#### ASSIGNMENT
Every entry, start to finish, should be printed verbatim without pictures.

---- DATASET RECORDS

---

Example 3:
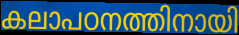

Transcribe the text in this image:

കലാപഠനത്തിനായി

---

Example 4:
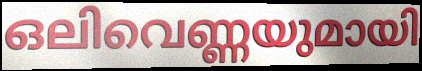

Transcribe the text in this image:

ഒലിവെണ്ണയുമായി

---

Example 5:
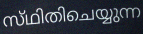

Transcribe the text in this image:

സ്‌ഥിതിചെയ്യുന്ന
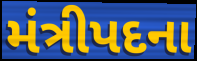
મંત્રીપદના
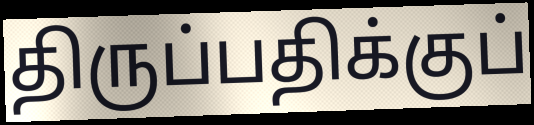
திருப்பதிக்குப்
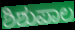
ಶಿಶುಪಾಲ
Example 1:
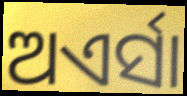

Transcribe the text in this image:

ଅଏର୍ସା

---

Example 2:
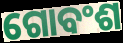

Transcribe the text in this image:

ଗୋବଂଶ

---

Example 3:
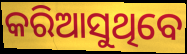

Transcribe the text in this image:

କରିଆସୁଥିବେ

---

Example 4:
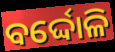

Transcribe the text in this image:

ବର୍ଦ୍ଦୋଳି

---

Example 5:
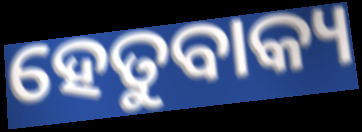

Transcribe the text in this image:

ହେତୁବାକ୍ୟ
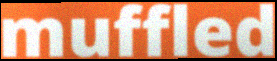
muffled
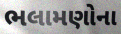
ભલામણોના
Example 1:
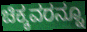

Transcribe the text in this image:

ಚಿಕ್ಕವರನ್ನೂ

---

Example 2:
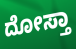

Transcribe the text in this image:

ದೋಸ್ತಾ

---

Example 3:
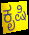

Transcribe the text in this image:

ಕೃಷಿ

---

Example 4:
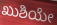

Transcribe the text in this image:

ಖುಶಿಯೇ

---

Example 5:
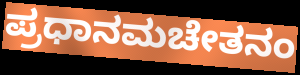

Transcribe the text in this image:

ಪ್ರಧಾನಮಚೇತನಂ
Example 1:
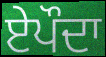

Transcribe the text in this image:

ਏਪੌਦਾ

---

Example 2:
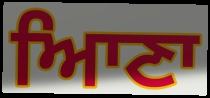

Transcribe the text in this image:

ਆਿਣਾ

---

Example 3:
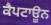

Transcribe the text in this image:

--------

#### RESULT
---

Example 3:

Transcribe the text in this image:

കലാപഠനത്തിനായി

---

Example 4:

Transcribe the text in this image:

ഒലിവെണ്ണയുമായി

---

Example 5:

Transcribe the text in this image:

സ്‌ഥിതിചെയ്യുന്ന
મંત્રીપદના
திருப்பதிக்குப்
ಶಿಶುಪಾಲ
Example 1:

Transcribe the text in this image:

ଅଏର୍ସା

---

Example 2:

Transcribe the text in this image:

ଗୋବଂଶ

---

Example 3:

Transcribe the text in this image:

କରିଆସୁଥିବେ

---

Example 4:

Transcribe the text in this image:

ବର୍ଦ୍ଦୋଳି

---

Example 5:

Transcribe the text in this image:

ହେତୁବାକ୍ୟ
muffled
ભલામણોના
Example 1:

Transcribe the text in this image:

ಚಿಕ್ಕವರನ್ನೂ

---

Example 2:

Transcribe the text in this image:

ದೋಸ್ತಾ

---

Example 3:

Transcribe the text in this image:

ಕೃಷಿ

---

Example 4:

Transcribe the text in this image:

ಖುಶಿಯೇ

---

Example 5:

Transcribe the text in this image:

ಪ್ರಧಾನಮಚೇತನಂ
Example 1:

Transcribe the text in this image:

ਏਪੌਦਾ

---

Example 2:

Transcribe the text in this image:

ਆਿਣਾ

---

Example 3:

Transcribe the text in this image:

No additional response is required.